The National Transportation Safety Board blamed the distracted driver for the crash, but said an inadequate safety culture at Uber contributed to the death. Uber made significant changes following the crash, which the NTSB credited.
The death was the first fatality caused by a fully self-driving vehicle, and a black eye for an industry that’s listed safety as one of its primary motivations. More than 35,000 Americans die on roads each year, and self-driving companies believe their technology can dramatically improve safety.
Urmson, Aurora’s CEO, said in a blog post Monday that Uber ATG’s safety work was among the reasons it acquired Uber ATG.
“Throughout the last several years, they’ve also worked tirelessly to build an experienced safety team with diverse backgrounds,” Urmson said.
He also said Uber’s expertise in ridehailing give Aurora an opportunity to lead the industry in passenger mobility.
Not all of Uber’s employees in Uber ATG will make the transition to Aurora, including its CEO Eric Meyhofer. Aurora has committed to making offers to the majority of ATG employees, according to an Uber spokesperson.
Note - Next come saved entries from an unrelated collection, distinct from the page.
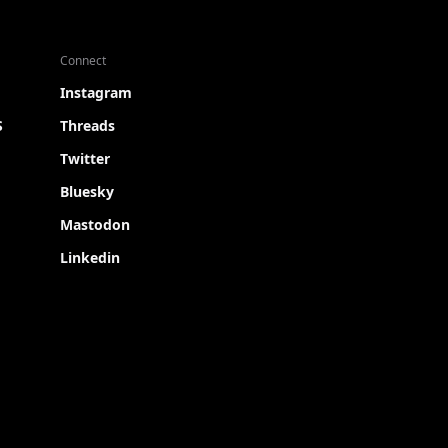
Connect
Instagram
S
Threads
Twitter
Bluesky
Mastodon
Linkedin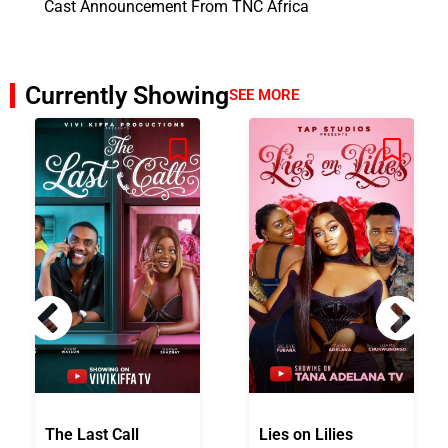
Cast Announcement From TNC Africa
Currently Showing
SEE MORE
The Last Call
Lies on Lilies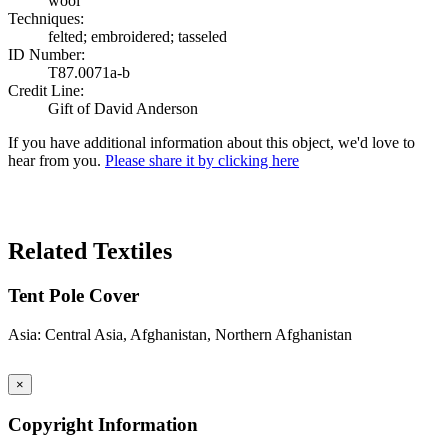
wool
Techniques:
felted; embroidered; tasseled
ID Number:
T87.0071a-b
Credit Line:
Gift of David Anderson
If you have additional information about this object, we'd love to
hear from you.
Please share it by clicking here
Search Again
Related Textiles
Tent Pole Cover
Asia: Central Asia, Afghanistan, Northern Afghanistan
×
Copyright Information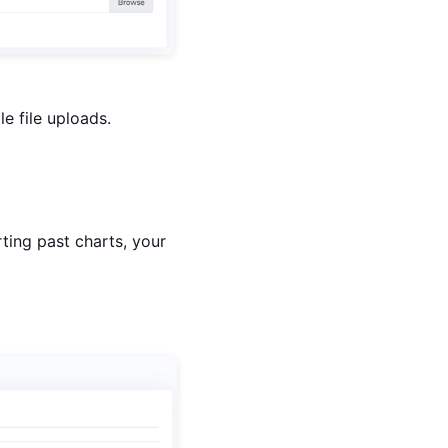
e file uploads.
ting past charts, your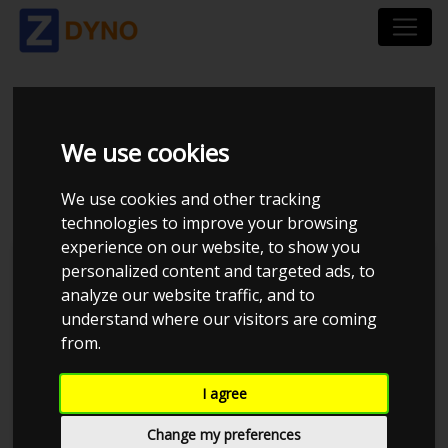
VOLKSWAGEN GOLF
We use cookies
GTI VR6
We use cookies and other tracking
technologies to improve your browsing
experience on our website, to show you
personalized content and targeted ads, to
analyze our website traffic, and to
understand where our visitors are coming
from.
I agree
Change my preferences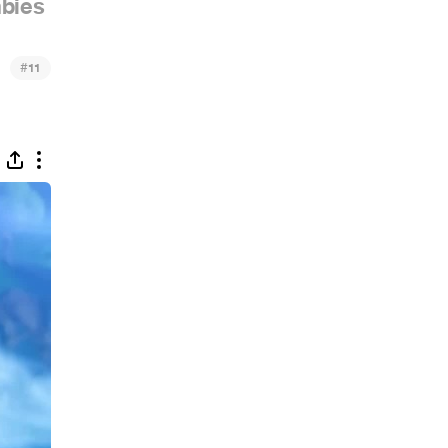
bies
#
11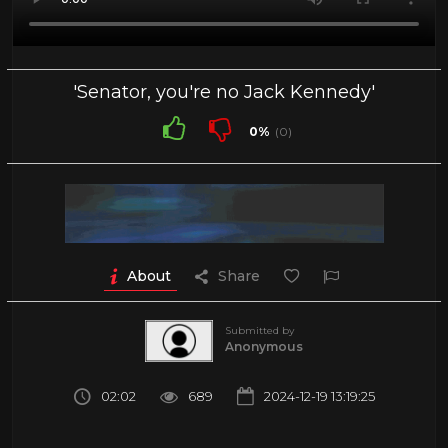
'Senator, you're no Jack Kennedy'
0%
(0)
About
Share
Submitted by
Anonymous
02:02
689
2024-12-19 13:19:25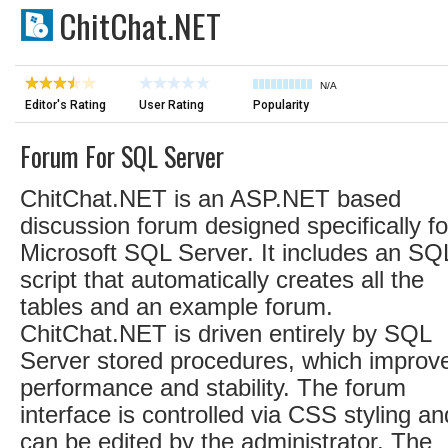
ChitChat.NET
N/A
Editor's Rating
User Rating
Popularity
Forum For SQL Server
ChitChat.NET is an ASP.NET based
discussion forum designed specifically fo
Microsoft SQL Server. It includes an SQ
script that automatically creates all the
tables and an example forum.
ChitChat.NET is driven entirely by SQL
Server stored procedures, which improv
performance and stability. The forum
interface is controlled via CSS styling an
can be edited by the administrator. The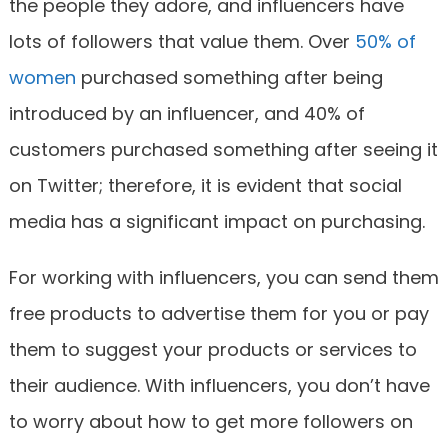
the people they adore, and influencers have
lots of followers that value them. Over
50% of
women
purchased something after being
introduced by an influencer, and 40% of
customers purchased something after seeing it
on Twitter; therefore, it is evident that social
media has a significant impact on purchasing.
For working with influencers, you can send them
free products to advertise them for you or pay
them to suggest your products or services to
their audience. With influencers, you don’t have
to worry about how to get more followers on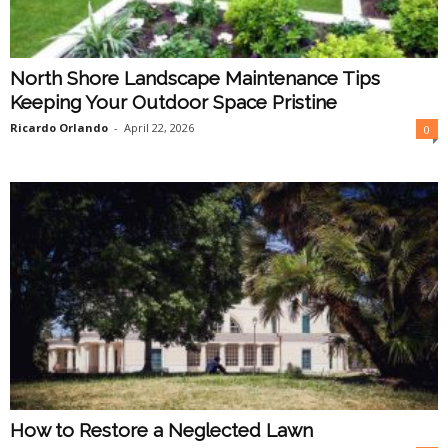
North Shore Landscape Maintenance Tips
Keeping Your Outdoor Space Pristine
Ricardo Orlando
-
April 22, 2026
0
How to Restore a Neglected Lawn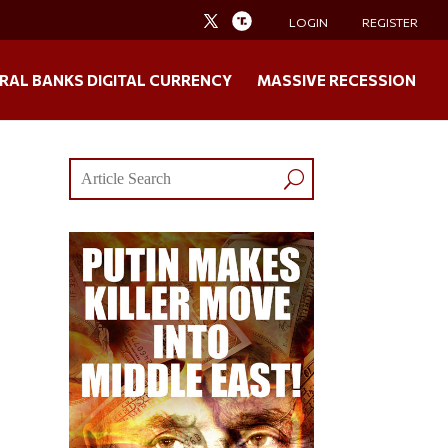
LOGIN
REGISTER
RAL BANKS DIGITAL CURRENCY
MASSIVE RECESSION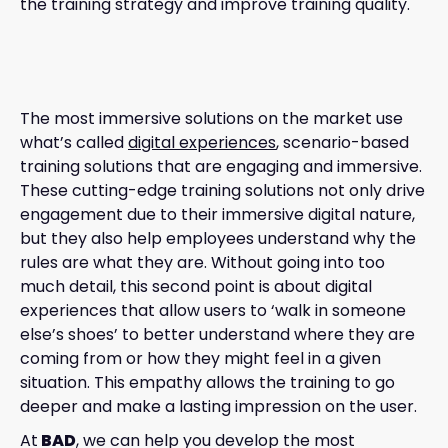
the training strategy and improve training quality.
The most immersive solutions on the market use
what’s called
digital experiences
, scenario-based
training solutions that are engaging and immersive.
These cutting-edge training solutions not only drive
engagement due to their immersive digital nature,
but they also help employees understand why the
rules are what they are. Without going into too
much detail, this second point is about digital
experiences that allow users to ‘walk in someone
else’s shoes’ to better understand where they are
coming from or how they might feel in a given
situation. This empathy allows the training to go
deeper and make a lasting impression on the user.
At
BAD
, we can help you develop the most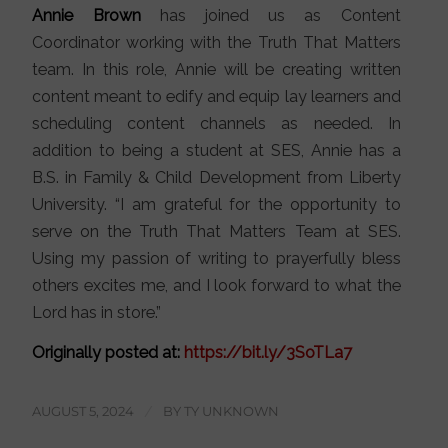
Annie Brown
has joined us as Content
Coordinator working with the Truth That Matters
team. In this role, Annie will be creating written
content meant to edify and equip lay learners and
scheduling content channels as needed. In
addition to being a student at SES, Annie has a
B.S. in Family & Child Development from Liberty
University. “I am grateful for the opportunity to
serve on the Truth That Matters Team at SES.
Using my passion of writing to prayerfully bless
others excites me, and I look forward to what the
Lord has in store.”
Originally posted at:
https://bit.ly/3SoTLa7
AUGUST 5, 2024
/
BY
TY UNKNOWN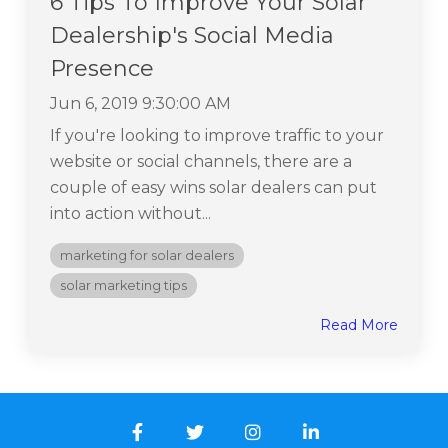
6 Tips To Improve Your Solar
Dealership's Social Media
Presence
Jun 6, 2019 9:30:00 AM
If you're looking to improve traffic to your
website or social channels, there are a
couple of easy wins solar dealers can put
into action without...
marketing for solar dealers
solar marketing tips
Read More
Facebook
Twitter
Instagram
LinkedIn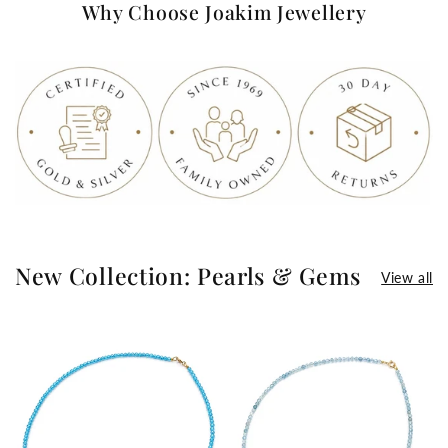
Why Choose Joakim Jewellery
New Collection: Pearls & Gems
View all
>
>
>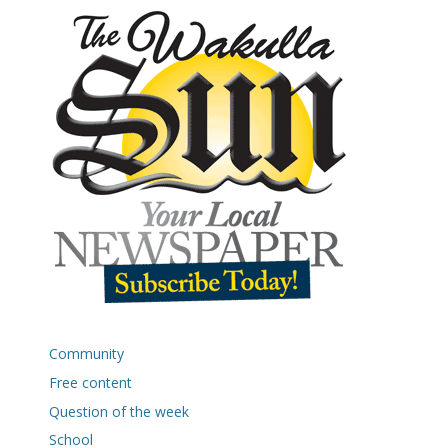
Community
Free content
Question of the week
School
The deal is expected to close in the first quarter of 2021, according to an Aurora spokesperson. Uber CEO Dara Khosrowshahi will join Aurora’s board of directors. Uber’s stock was down less than a percent Monday, following the close of markets.
The partnership will also give Aurora a connection with an auto manufacturer, Toyota, which has invested in Uber ATG. While Aurora is developing sensors and software for self-driving vehicles, it will need a partner to manufacture the vehicles. Aurora competitors such as Waymo, Cruise and Argo AI, have all made deals with automakers. Toyota did not immediately respond to a request for comment.